Along with process, however, the science curriculum aims to provide each child with a basic knowledge of: zoology, botany, matter, energy, earth science, astronomy, human development and personal health. Firsthand experience with the natural world and with scientific materials and apparatus is a guiding principle. As with other Montessori pursuits, observing and doing are methods of learning, and safety at all times is emphasized. As always, the children use the real scientific materials and learn the proper nomenclature for such things as animal classification, chemical processes, earth forces, botanical components and rock types.
Finally, the Montessori curriculum aims to fill a child with wonder at the complexity and grandeur of the universe, the simplicity of physical laws and the miracle of life in all of its forms. It encourages respect for the world that we have been given and an understanding of our place in the natural order of things. The ultimate goal is the development of an ecological view of life and a feeling of responsibility for the earth.

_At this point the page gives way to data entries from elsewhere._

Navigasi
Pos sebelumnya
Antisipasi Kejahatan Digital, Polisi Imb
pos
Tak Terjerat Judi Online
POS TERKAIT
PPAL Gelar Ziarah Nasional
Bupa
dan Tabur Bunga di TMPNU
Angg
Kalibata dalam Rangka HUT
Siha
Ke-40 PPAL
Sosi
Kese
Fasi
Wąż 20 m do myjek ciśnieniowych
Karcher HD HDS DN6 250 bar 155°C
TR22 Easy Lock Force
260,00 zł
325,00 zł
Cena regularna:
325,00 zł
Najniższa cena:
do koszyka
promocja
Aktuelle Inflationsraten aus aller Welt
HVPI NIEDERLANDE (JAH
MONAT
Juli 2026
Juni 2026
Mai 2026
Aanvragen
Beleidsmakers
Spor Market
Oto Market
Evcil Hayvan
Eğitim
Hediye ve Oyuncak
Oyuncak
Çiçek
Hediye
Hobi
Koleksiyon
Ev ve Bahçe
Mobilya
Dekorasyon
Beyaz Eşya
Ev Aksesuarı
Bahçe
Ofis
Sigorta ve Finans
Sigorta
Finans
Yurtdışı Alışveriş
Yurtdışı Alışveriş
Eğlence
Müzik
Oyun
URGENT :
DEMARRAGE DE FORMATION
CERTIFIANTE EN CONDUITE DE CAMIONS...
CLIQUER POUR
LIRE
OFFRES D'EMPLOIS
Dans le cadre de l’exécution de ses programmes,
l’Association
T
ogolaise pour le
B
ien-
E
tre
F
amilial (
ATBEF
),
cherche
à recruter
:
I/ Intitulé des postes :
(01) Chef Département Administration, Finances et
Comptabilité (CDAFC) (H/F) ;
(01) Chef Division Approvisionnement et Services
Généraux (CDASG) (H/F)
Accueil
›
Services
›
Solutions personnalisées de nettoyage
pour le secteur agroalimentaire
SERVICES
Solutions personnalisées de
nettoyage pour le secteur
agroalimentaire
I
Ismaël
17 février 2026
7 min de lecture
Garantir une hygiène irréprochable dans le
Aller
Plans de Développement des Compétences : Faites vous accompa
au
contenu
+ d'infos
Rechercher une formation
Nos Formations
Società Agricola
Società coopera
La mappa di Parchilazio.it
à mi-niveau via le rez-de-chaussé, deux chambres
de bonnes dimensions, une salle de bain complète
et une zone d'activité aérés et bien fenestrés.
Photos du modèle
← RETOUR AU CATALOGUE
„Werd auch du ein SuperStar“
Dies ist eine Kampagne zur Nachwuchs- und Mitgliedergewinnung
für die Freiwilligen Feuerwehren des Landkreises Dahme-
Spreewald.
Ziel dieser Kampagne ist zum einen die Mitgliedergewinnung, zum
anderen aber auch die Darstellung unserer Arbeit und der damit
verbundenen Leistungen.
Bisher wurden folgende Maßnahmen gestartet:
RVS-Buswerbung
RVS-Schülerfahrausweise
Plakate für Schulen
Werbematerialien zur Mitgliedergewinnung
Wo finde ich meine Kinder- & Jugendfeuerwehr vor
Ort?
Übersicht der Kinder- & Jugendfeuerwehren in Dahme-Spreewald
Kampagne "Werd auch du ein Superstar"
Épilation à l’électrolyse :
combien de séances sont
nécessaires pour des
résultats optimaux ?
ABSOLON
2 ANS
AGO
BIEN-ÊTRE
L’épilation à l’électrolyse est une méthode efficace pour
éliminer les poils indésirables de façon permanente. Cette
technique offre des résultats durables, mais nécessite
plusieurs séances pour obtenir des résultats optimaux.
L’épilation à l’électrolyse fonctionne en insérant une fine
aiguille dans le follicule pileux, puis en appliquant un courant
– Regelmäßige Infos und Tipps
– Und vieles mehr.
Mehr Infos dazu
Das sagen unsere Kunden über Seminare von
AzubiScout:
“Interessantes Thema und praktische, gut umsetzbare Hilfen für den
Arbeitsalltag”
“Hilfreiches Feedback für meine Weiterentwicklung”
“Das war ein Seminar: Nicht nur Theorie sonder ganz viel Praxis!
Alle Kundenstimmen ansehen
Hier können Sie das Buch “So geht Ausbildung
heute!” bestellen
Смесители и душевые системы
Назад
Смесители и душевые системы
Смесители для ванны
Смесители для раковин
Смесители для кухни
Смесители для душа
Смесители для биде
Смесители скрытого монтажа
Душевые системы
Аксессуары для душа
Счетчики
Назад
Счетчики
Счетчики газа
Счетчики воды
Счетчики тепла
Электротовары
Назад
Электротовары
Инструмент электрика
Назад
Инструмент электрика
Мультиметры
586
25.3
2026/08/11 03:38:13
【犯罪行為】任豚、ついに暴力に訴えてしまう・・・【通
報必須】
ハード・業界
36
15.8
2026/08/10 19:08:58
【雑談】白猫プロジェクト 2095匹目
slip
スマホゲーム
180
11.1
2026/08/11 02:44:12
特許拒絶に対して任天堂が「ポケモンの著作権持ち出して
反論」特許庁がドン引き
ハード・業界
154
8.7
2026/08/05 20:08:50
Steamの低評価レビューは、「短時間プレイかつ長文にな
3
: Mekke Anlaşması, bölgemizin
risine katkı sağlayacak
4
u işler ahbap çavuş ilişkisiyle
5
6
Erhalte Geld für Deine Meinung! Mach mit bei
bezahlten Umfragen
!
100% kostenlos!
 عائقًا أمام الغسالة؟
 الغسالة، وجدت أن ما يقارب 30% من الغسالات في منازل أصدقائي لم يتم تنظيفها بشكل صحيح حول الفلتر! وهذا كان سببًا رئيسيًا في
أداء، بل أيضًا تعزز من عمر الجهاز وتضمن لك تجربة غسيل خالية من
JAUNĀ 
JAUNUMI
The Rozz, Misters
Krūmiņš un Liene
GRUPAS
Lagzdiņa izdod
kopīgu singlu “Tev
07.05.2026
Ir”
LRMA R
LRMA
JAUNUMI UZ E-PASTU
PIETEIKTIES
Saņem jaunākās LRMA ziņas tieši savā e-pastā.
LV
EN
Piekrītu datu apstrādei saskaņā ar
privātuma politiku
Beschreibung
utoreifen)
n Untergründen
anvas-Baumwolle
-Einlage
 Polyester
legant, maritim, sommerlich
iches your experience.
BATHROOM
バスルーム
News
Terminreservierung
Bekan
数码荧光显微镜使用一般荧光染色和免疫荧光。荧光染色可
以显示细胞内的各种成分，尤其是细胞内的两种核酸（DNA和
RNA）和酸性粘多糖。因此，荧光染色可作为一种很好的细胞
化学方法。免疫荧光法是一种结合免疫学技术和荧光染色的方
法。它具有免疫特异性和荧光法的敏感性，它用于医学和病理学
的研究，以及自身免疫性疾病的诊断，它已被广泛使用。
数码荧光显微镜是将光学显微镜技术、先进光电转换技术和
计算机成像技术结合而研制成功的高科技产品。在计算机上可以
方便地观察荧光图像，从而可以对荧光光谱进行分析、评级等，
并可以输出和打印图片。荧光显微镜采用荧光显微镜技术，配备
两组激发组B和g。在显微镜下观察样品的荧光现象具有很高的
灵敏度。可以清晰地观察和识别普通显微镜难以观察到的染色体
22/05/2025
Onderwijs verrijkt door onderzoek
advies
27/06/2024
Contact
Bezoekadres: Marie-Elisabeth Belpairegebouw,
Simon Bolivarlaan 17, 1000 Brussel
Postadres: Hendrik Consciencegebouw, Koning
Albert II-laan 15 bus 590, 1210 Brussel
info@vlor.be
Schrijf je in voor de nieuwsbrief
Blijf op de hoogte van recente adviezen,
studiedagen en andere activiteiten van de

Parts of Tree/leaf/Flower/Bird/Horse/Butterfly/Fish/Frog/Turtle
Life cycles
Herbivore, Carnivore, Omnivore

Geography Curriculum:

Through sensory experience and the use of imaginative stories, children in the Montessori 3-6 environment learn about their physical world. They can touch a sphere and compare the shape to the globe. They build landforms using play dough and fill water forms with water. Montessori puzzle maps are meant to be taken apart and put back together again as children develop an understanding of continents and oceans. These Montessori hands-on activities build long-term memory by physically engaging the hand.
Discoveries are made about the people who live on different continents. Montessori students learn about food, music, clothing, traditions, holidays, customs, housing, as well as the plants and animals of the region as they compare their lifestyles to others. They learn about the flags of the world and reverently carry them as they “walk the line” in the Montessori prepared environment. They learn to appreciate the wonder found in the similarities and differences found around the world.


Art Curriculum:

Our Primary Art Curriculum builds on the foundation provided in the Practical Life curriculum. Our students display a reasonable control of movement, fine motor skills and eye/hand coordination, having been encouraged to express themselves in artistic ways. Elementary Art instruction seeks to strike a balance between skill instruction and free exploration and to encourage a child’s natural desire for self-expression. It also seeks to build a child’s art vocabulary; awareness of artists and their techniques and knowledge of the various forms of art expression, from architecture to painting to sculpture to computer graphics. Through artistic adventures children also become aware of and develop a respect for the contributions of the arts and artists to societies and cultures, past and present. They gain a lasting appreciation of art from the dual vantage points of participant and audience. They gain insight into the way that art is a non-verbal method of expressing opinions, perceptions, feeling and history. Finally, they begin to realize the connections between art and their daily lives in areas such as math, nature, cooking and sports. Inclusive Montessori encourages every child to “find and nourish the artist within him/herself”.